• _Passage shown_:
+++++

The researchers tested five popular convertibles and drove with the top down and wind in their ears at various speeds and measured the decibel levels.
Cars tested included the:
- 2009 Saturn Sky Red Line (pictured)
- 2004 Nissan 350Z
- 2001 Porsche 911 C4
- 2005 Saab Aero Convertible
- 2005 Ford Mustang GT
Sound level measurements in 80% of the cars at 55 mph with the top down had maximum sound recordings greater than 85 decibels. Exposure to noise above 85 dB for prolonged periods is not recommended, according to the US National Institute of Occupational Safety and Health. The higher the noise level, the shorter the recommended exposure time.
When the researchers revved up to 75 mph, the mean noise exposure inflicted on the driver of a convertible car driven with the top open was 89.9 decibels.
Not only was the mean noise exposure excessive with the top open, but the driver was also exposed to extreme noise "spikes" while driving on the highway, for example, when driving next to a motorcycle or truck.

+++++

• _Stored data_:
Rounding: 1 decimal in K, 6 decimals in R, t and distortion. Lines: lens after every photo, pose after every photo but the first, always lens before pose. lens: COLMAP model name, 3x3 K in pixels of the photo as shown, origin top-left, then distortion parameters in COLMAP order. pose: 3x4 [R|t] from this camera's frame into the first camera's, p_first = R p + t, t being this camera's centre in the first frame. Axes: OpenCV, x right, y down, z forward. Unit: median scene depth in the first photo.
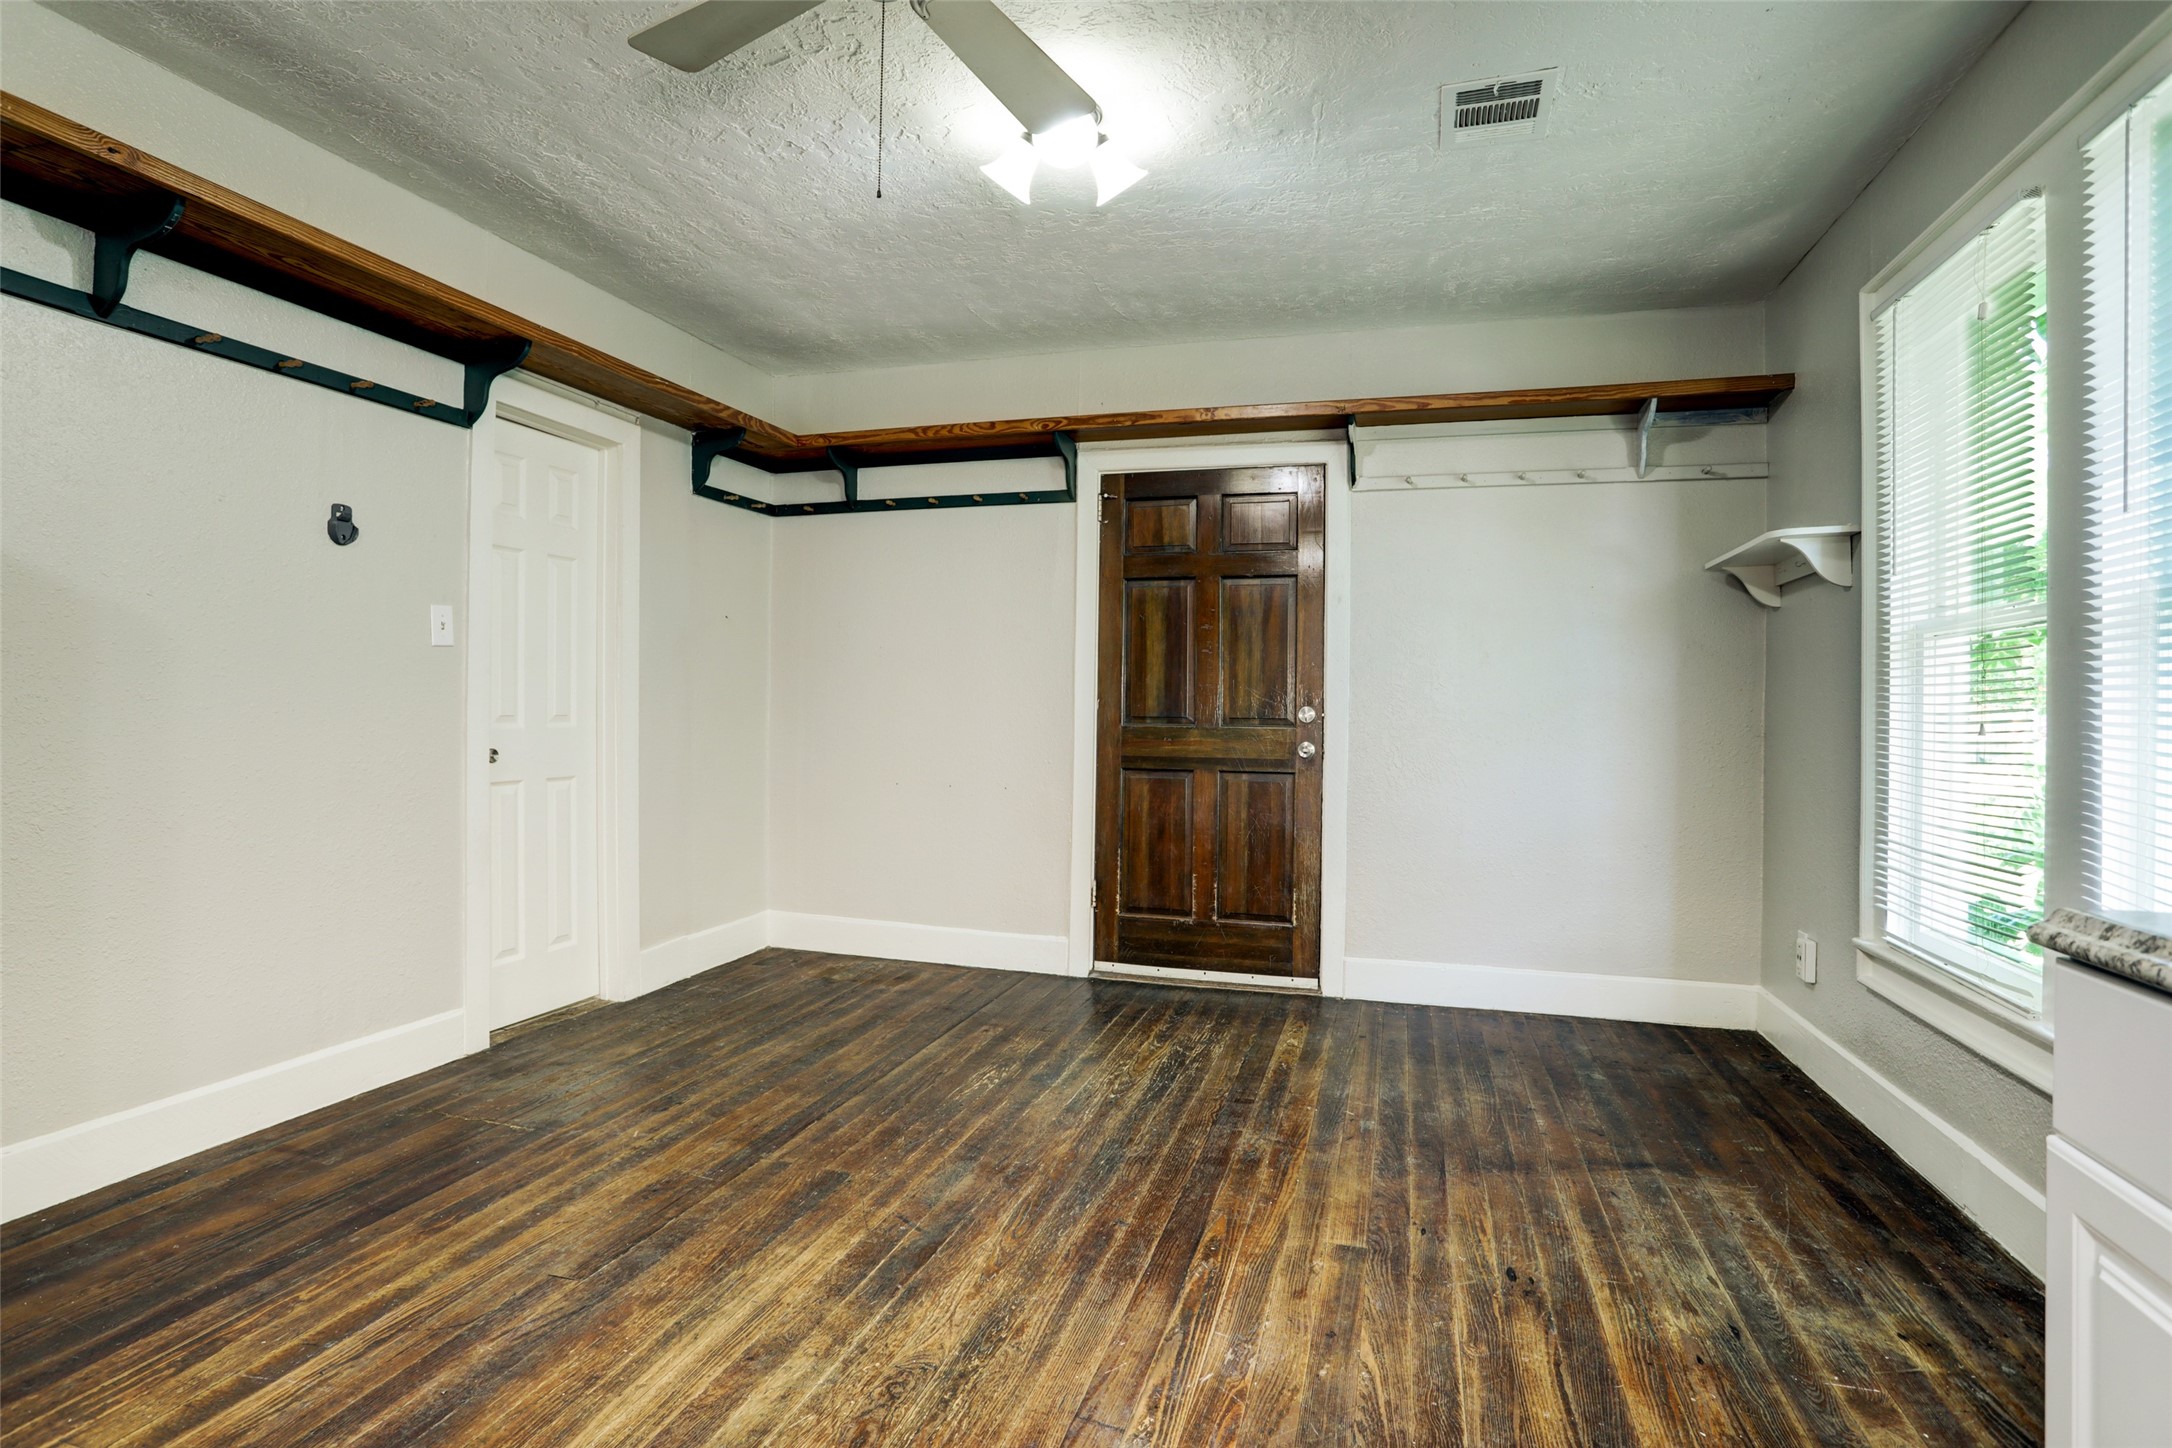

+++++

• _Questions_:
[A] Copy the stretch from "- 2004 Nissan" through "motorcycle or truck." in the convertible noise passage.
[B] Extend the passage on convertible noise levels, picking up right after its last sentence.

• _Responses per task_:
[A]
- 2004 Nissan 350Z
- 2001 Porsche 911 C4
- 2005 Saab Aero Convertible
- 2005 Ford Mustang GT
Sound level measurements in 80% of the cars at 55 mph with the top down had maximum sound recordings greater than 85 decibels. Exposure to noise above 85 dB for prolonged periods is not recommended, according to the US National Institute of Occupational Safety and Health. The higher the noise level, the shorter the recommended exposure time.
When the researchers revved up to 75 mph, the mean noise exposure inflicted on the driver of a convertible car driven with the top open was 89.9 decibels.
Not only was the mean noise exposure excessive with the top open, but the driver was also exposed to extreme noise "spikes" while driving on the highway, for example, when driving next to a motorcycle or truck.

[B]
The study used a sound level meter operated by a passenger in each car tested. The passenger took a series of eight to 10 sound level measurements at various points in the journey from the position of the driver's left ear, at various speeds.
During all data collection, the car radio was turned off, there was no conversation between occupants, air conditioning was turned off, the car horn was not used, and there was no rain or other inclement weather.
Drivers of convertible cars may also be exposed to additional noise when listening to the car radio. Even for comfortable listening, the radio volume levels required while driving under the conditions assessed in this study are likely to add significantly to the noise exposure level.
The good news is that when the top is closed, there is no more than minimal risk of excessive noise exposure above 55 mph.
The researchers therefore recommend that convertible drivers drive with the top closed when traveling for extended periods of time at speeds exceeding 55 mph or 85.3 kmph.